THE PROBLEM
Write out each of the items below again, replacing every "Publisher Link" with "Publisher Site" and leaving the rest as it is.

RECORDS FOR PROCESSING
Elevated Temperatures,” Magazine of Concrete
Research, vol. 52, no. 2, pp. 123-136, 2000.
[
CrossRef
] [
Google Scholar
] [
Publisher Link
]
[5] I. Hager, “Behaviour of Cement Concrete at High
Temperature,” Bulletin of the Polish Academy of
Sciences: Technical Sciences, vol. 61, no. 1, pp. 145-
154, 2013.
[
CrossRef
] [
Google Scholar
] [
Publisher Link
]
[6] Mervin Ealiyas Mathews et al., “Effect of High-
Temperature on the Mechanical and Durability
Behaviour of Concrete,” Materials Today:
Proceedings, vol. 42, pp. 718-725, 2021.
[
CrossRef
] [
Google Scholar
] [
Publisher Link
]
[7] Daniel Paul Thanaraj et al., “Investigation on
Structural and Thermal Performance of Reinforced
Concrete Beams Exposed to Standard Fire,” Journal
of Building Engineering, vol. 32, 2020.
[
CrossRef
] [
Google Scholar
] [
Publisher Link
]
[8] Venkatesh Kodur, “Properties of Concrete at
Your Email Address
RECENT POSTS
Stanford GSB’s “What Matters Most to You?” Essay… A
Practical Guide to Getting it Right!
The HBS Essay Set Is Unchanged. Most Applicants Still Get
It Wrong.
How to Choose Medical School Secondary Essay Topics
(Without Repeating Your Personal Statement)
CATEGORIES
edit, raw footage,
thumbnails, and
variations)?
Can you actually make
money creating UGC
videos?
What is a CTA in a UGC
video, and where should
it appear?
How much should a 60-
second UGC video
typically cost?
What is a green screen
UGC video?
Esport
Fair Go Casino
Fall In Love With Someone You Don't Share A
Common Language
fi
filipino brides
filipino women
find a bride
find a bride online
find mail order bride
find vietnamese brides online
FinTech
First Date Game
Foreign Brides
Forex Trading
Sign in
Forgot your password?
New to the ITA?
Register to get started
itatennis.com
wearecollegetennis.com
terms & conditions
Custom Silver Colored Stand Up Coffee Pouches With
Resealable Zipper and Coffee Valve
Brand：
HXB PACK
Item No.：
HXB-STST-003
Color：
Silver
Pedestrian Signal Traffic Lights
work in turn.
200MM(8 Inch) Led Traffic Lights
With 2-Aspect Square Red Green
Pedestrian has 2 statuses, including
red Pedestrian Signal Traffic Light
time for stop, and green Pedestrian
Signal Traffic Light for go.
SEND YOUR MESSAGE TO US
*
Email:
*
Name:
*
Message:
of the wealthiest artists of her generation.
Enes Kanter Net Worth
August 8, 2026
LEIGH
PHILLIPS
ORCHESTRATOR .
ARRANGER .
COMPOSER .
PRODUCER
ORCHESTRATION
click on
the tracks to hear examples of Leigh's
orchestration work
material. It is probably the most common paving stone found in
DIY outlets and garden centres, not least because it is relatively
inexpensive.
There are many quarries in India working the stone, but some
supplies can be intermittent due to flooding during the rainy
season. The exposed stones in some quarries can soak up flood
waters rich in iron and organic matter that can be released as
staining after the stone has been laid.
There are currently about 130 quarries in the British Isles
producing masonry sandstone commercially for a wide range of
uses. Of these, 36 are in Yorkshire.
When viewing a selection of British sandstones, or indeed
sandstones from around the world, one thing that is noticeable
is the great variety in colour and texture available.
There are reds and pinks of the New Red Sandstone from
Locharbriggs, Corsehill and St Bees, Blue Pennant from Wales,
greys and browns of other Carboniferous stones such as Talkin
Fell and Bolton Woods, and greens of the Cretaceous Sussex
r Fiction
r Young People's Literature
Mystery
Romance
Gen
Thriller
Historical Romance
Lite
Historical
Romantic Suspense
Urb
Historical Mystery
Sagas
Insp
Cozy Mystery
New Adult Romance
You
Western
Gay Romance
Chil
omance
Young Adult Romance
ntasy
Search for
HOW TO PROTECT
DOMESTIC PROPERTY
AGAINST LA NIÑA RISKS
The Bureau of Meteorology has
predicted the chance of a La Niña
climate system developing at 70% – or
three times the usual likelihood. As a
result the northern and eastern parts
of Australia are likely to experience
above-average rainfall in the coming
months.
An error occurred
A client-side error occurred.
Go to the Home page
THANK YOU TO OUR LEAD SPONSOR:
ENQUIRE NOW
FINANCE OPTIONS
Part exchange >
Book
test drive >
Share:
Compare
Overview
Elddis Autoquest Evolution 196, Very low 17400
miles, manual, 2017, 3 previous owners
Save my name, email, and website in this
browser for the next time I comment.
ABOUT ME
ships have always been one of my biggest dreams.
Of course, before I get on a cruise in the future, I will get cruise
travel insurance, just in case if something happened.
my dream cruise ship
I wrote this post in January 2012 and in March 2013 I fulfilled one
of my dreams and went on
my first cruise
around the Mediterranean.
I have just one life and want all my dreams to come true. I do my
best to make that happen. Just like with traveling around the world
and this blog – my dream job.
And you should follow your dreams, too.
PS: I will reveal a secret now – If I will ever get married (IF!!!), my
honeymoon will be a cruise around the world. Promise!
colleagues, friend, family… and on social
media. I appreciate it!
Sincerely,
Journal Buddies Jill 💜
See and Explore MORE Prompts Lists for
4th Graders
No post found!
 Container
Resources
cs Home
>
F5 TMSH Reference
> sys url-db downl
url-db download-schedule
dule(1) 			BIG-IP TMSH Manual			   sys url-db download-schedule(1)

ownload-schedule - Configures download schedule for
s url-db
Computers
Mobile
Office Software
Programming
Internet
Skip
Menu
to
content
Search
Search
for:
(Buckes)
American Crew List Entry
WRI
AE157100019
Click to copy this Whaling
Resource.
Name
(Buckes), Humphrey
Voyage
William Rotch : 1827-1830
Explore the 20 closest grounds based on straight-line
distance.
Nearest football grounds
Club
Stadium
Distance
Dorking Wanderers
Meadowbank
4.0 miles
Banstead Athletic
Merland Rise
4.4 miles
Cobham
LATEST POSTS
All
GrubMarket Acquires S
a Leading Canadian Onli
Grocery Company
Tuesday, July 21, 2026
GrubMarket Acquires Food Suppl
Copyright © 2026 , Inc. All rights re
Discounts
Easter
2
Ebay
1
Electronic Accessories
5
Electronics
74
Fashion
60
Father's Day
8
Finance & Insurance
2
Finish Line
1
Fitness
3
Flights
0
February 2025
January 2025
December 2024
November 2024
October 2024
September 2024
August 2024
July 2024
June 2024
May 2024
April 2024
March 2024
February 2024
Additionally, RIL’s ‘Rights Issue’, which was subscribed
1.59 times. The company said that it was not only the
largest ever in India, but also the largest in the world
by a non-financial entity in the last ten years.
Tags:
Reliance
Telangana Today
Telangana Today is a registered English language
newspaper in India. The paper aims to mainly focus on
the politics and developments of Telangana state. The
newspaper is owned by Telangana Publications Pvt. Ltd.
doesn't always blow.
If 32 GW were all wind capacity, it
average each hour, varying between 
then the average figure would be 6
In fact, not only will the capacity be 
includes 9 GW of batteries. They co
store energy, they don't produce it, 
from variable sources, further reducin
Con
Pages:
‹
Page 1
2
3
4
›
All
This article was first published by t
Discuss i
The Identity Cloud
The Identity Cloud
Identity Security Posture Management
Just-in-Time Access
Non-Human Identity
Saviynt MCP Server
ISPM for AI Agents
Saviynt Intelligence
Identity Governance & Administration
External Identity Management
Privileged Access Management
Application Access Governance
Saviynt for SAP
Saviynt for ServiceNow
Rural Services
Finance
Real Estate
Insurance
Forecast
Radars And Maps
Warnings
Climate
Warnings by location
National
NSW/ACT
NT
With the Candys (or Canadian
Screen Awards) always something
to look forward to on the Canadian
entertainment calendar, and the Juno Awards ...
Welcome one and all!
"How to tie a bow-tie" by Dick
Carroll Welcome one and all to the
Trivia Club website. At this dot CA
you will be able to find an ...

EXERCISE OUTPUT
Elevated Temperatures,” Magazine of Concrete
Research, vol. 52, no. 2, pp. 123-136, 2000.
[
CrossRef
] [
Google Scholar
] [
Publisher Site
]
[5] I. Hager, “Behaviour of Cement Concrete at High
Temperature,” Bulletin of the Polish Academy of
Sciences: Technical Sciences, vol. 61, no. 1, pp. 145-
154, 2013.
[
CrossRef
] [
Google Scholar
] [
Publisher Site
]
[6] Mervin Ealiyas Mathews et al., “Effect of High-
Temperature on the Mechanical and Durability
Behaviour of Concrete,” Materials Today:
Proceedings, vol. 42, pp. 718-725, 2021.
[
CrossRef
] [
Google Scholar
] [
Publisher Site
]
[7] Daniel Paul Thanaraj et al., “Investigation on
Structural and Thermal Performance of Reinforced
Concrete Beams Exposed to Standard Fire,” Journal
of Building Engineering, vol. 32, 2020.
[
CrossRef
] [
Google Scholar
] [
Publisher Site
]
[8] Venkatesh Kodur, “Properties of Concrete at
Your Email Address
RECENT POSTS
Stanford GSB’s “What Matters Most to You?” Essay… A
Practical Guide to Getting it Right!
The HBS Essay Set Is Unchanged. Most Applicants Still Get
It Wrong.
How to Choose Medical School Secondary Essay Topics
(Without Repeating Your Personal Statement)
CATEGORIES
edit, raw footage,
thumbnails, and
variations)?
Can you actually make
money creating UGC
videos?
What is a CTA in a UGC
video, and where should
it appear?
How much should a 60-
second UGC video
typically cost?
What is a green screen
UGC video?
Esport
Fair Go Casino
Fall In Love With Someone You Don't Share A
Common Language
fi
filipino brides
filipino women
find a bride
find a bride online
find mail order bride
find vietnamese brides online
FinTech
First Date Game
Foreign Brides
Forex Trading
Sign in
Forgot your password?
New to the ITA?
Register to get started
itatennis.com
wearecollegetennis.com
terms & conditions
Custom Silver Colored Stand Up Coffee Pouches With
Resealable Zipper and Coffee Valve
Brand：
HXB PACK
Item No.：
HXB-STST-003
Color：
Silver
Pedestrian Signal Traffic Lights
work in turn.
200MM(8 Inch) Led Traffic Lights
With 2-Aspect Square Red Green
Pedestrian has 2 statuses, including
red Pedestrian Signal Traffic Light
time for stop, and green Pedestrian
Signal Traffic Light for go.
SEND YOUR MESSAGE TO US
*
Email:
*
Name:
*
Message:
of the wealthiest artists of her generation.
Enes Kanter Net Worth
August 8, 2026
LEIGH
PHILLIPS
ORCHESTRATOR .
ARRANGER .
COMPOSER .
PRODUCER
ORCHESTRATION
click on
the tracks to hear examples of Leigh's
orchestration work
material. It is probably the most common paving stone found in
DIY outlets and garden centres, not least because it is relatively
inexpensive.
There are many quarries in India working the stone, but some
supplies can be intermittent due to flooding during the rainy
season. The exposed stones in some quarries can soak up flood
waters rich in iron and organic matter that can be released as
staining after the stone has been laid.
There are currently about 130 quarries in the British Isles
producing masonry sandstone commercially for a wide range of
uses. Of these, 36 are in Yorkshire.
When viewing a selection of British sandstones, or indeed
sandstones from around the world, one thing that is noticeable
is the great variety in colour and texture available.
There are reds and pinks of the New Red Sandstone from
Locharbriggs, Corsehill and St Bees, Blue Pennant from Wales,
greys and browns of other Carboniferous stones such as Talkin
Fell and Bolton Woods, and greens of the Cretaceous Sussex
r Fiction
r Young People's Literature
Mystery
Romance
Gen
Thriller
Historical Romance
Lite
Historical
Romantic Suspense
Urb
Historical Mystery
Sagas
Insp
Cozy Mystery
New Adult Romance
You
Western
Gay Romance
Chil
omance
Young Adult Romance
ntasy
Search for
HOW TO PROTECT
DOMESTIC PROPERTY
AGAINST LA NIÑA RISKS
The Bureau of Meteorology has
predicted the chance of a La Niña
climate system developing at 70% – or
three times the usual likelihood. As a
result the northern and eastern parts
of Australia are likely to experience
above-average rainfall in the coming
months.
An error occurred
A client-side error occurred.
Go to the Home page
THANK YOU TO OUR LEAD SPONSOR:
ENQUIRE NOW
FINANCE OPTIONS
Part exchange >
Book
test drive >
Share:
Compare
Overview
Elddis Autoquest Evolution 196, Very low 17400
miles, manual, 2017, 3 previous owners
Save my name, email, and website in this
browser for the next time I comment.
ABOUT ME
ships have always been one of my biggest dreams.
Of course, before I get on a cruise in the future, I will get cruise
travel insurance, just in case if something happened.
my dream cruise ship
I wrote this post in January 2012 and in March 2013 I fulfilled one
of my dreams and went on
my first cruise
around the Mediterranean.
I have just one life and want all my dreams to come true. I do my
best to make that happen. Just like with traveling around the world
and this blog – my dream job.
And you should follow your dreams, too.
PS: I will reveal a secret now – If I will ever get married (IF!!!), my
honeymoon will be a cruise around the world. Promise!
colleagues, friend, family… and on social
media. I appreciate it!
Sincerely,
Journal Buddies Jill 💜
See and Explore MORE Prompts Lists for
4th Graders
No post found!
 Container
Resources
cs Home
>
F5 TMSH Reference
> sys url-db downl
url-db download-schedule
dule(1) 			BIG-IP TMSH Manual			   sys url-db download-schedule(1)

ownload-schedule - Configures download schedule for
s url-db
Computers
Mobile
Office Software
Programming
Internet
Skip
Menu
to
content
Search
Search
for:
(Buckes)
American Crew List Entry
WRI
AE157100019
Click to copy this Whaling
Resource.
Name
(Buckes), Humphrey
Voyage
William Rotch : 1827-1830
Explore the 20 closest grounds based on straight-line
distance.
Nearest football grounds
Club
Stadium
Distance
Dorking Wanderers
Meadowbank
4.0 miles
Banstead Athletic
Merland Rise
4.4 miles
Cobham
LATEST POSTS
All
GrubMarket Acquires S
a Leading Canadian Onli
Grocery Company
Tuesday, July 21, 2026
GrubMarket Acquires Food Suppl
Copyright © 2026 , Inc. All rights re
Discounts
Easter
2
Ebay
1
Electronic Accessories
5
Electronics
74
Fashion
60
Father's Day
8
Finance & Insurance
2
Finish Line
1
Fitness
3
Flights
0
February 2025
January 2025
December 2024
November 2024
October 2024
September 2024
August 2024
July 2024
June 2024
May 2024
April 2024
March 2024
February 2024
Additionally, RIL’s ‘Rights Issue’, which was subscribed
1.59 times. The company said that it was not only the
largest ever in India, but also the largest in the world
by a non-financial entity in the last ten years.
Tags:
Reliance
Telangana Today
Telangana Today is a registered English language
newspaper in India. The paper aims to mainly focus on
the politics and developments of Telangana state. The
newspaper is owned by Telangana Publications Pvt. Ltd.
doesn't always blow.
If 32 GW were all wind capacity, it
average each hour, varying between 
then the average figure would be 6
In fact, not only will the capacity be 
includes 9 GW of batteries. They co
store energy, they don't produce it, 
from variable sources, further reducin
Con
Pages:
‹
Page 1
2
3
4
›
All
This article was first published by t
Discuss i
The Identity Cloud
The Identity Cloud
Identity Security Posture Management
Just-in-Time Access
Non-Human Identity
Saviynt MCP Server
ISPM for AI Agents
Saviynt Intelligence
Identity Governance & Administration
External Identity Management
Privileged Access Management
Application Access Governance
Saviynt for SAP
Saviynt for ServiceNow
Rural Services
Finance
Real Estate
Insurance
Forecast
Radars And Maps
Warnings
Climate
Warnings by location
National
NSW/ACT
NT
With the Candys (or Canadian
Screen Awards) always something
to look forward to on the Canadian
entertainment calendar, and the Juno Awards ...
Welcome one and all!
"How to tie a bow-tie" by Dick
Carroll Welcome one and all to the
Trivia Club website. At this dot CA
you will be able to find an ...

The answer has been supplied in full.